For many years, an even larger Japanese surplus in trade was curbed by the yen’s value increase, which cost the country’s export goods abroad. In the West, a high yen exchange rate has long been seen as an effective means of Japan’s trade surplus. In 2012, the Japanese yen’s relief began to weaken the yen.
In 2011, however, imports of goods began to exceed exports and thereafter the trade deficit grew sharply. As a result of the 2011 natural disaster and the closure of the country’s nuclear reactors, fossil fuel imports rose so much that it accounted for about a third of Japan’s total import note. At the same time, the euro crisis and the economic problems in the Western world dampened demand for Japanese export goods. But in 2016, the trade balance again showed a surplus, which was not least due to falling energy prices.
Japan joined when twelve countries around the Pacific signed the Free Trade Agreement TPP (Trans-Pacific Partnership) in 2016. One purpose of the agreement was to counterbalance China’s dominance in Asia. In its original form, the TPP would have covered 40 percent of the world economy, but it failed before it came into force when the US withdrew after Donald Trump’s entry into the presidential post. However, the remaining eleven countries, which together account for about 14 percent of the world economy, decided to stick to the agreement. After some adjustments, they signed in March 2018 under the TPP-11, or CPTPP (Comprehensive and Progressive Agreement for Trans-Pacific Parthership). The agreement means that tariffs will be lowered between the countries and, according to the hopes, will contribute to increased growth. CPTPP includes economic heavyweights such as Canada and Australia.
When the US withdrew from the TPP, Japan and the US initiated bilateral negotiations. By the fall of 2019, both countries had reached an agreement on an agreement that reduced or reduced tariffs on 90 percent of agricultural commodities. The agreement did not include rise exports from Japan while the United States promised not to impose additional duties on Japanese cars or any restrictions on the number of cars imported. Japan, in turn, promised not to impose any import restrictions on US rice and butter.

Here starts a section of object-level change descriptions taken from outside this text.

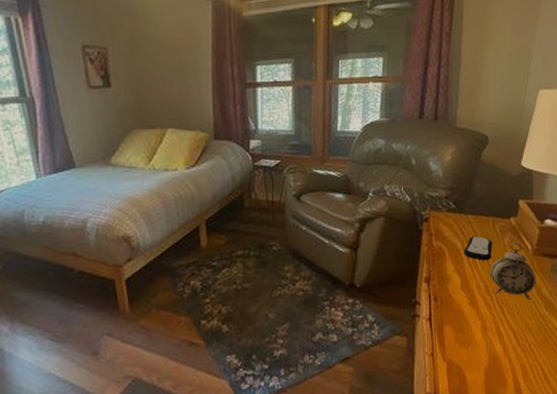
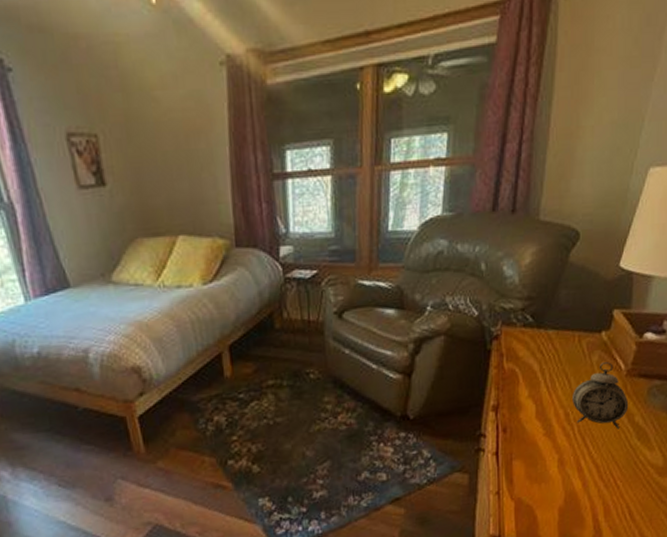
remote control: present [463,236,492,261] -> none [541,354,577,385]

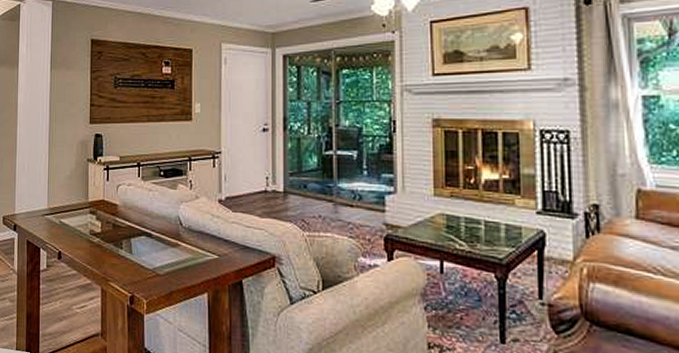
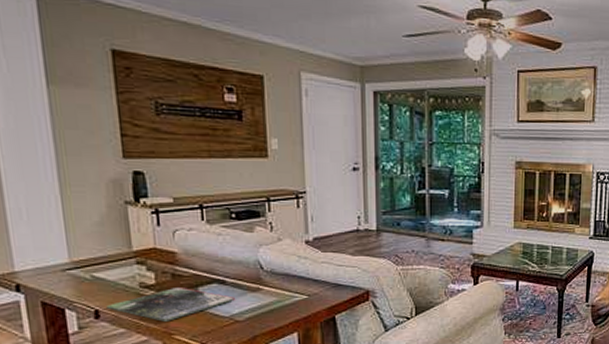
magazine: none [66,236,158,268] -> present [106,286,235,322]

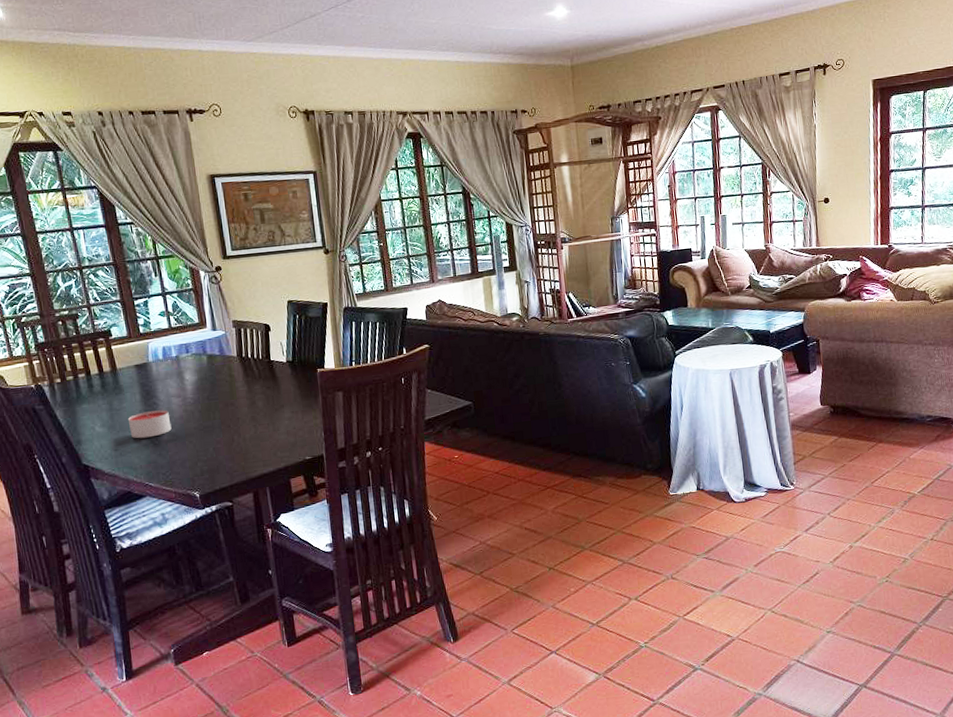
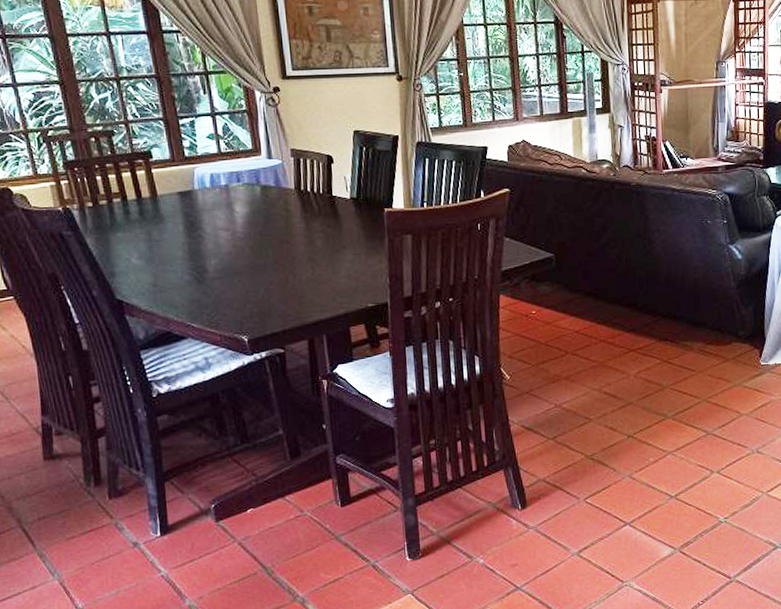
candle: present [127,410,172,439] -> none [168,244,218,274]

After several years of negotiations, in July 2018, Japan, the world’s fourth largest economy, entered into a comprehensive free trade agreement with the EU, which in its entirety is the world’s largest economy. The agreement covers almost a third of the global economy and affects about 600 million people. Japan mainly imports dairy products from the EU, which, among other things, buy Japanese cars. Companies in the EU export goods and services to Japan worth over $ 100 billion annually.
FACTS – FOREIGN TRADE
US $ 735,690 M (2018)
US $ 724 465 M (2018)
US $ 174,719 million (2018)
Commodity trade’s share of GDP
30 percent (2018)
Main export goods
vehicles, machinery, electronics, chemicals, metals
Largest trading partner
China including Hong Kong, USA, South Korea, Taiwan
Conflict with China
China and Japan end up in diplomatic conflict after a Chinese fishing boat collided with Japanese military vessels near disputed islands in the East China Sea.
Loss for DPJ
DPJ loses the choice to the upper house.
Prime Minister resigns
Prime Minister Hatoyama resigns after being forced to break an election pledge to relocate an unpopular US airbase on Okinawa. Finance Minister Naoto Kan takes over the Prime Minister’s post and party leadership. The Social Democrats leave the government coalition in protest of the Okinawa settlement (see Foreign Policy and Defense).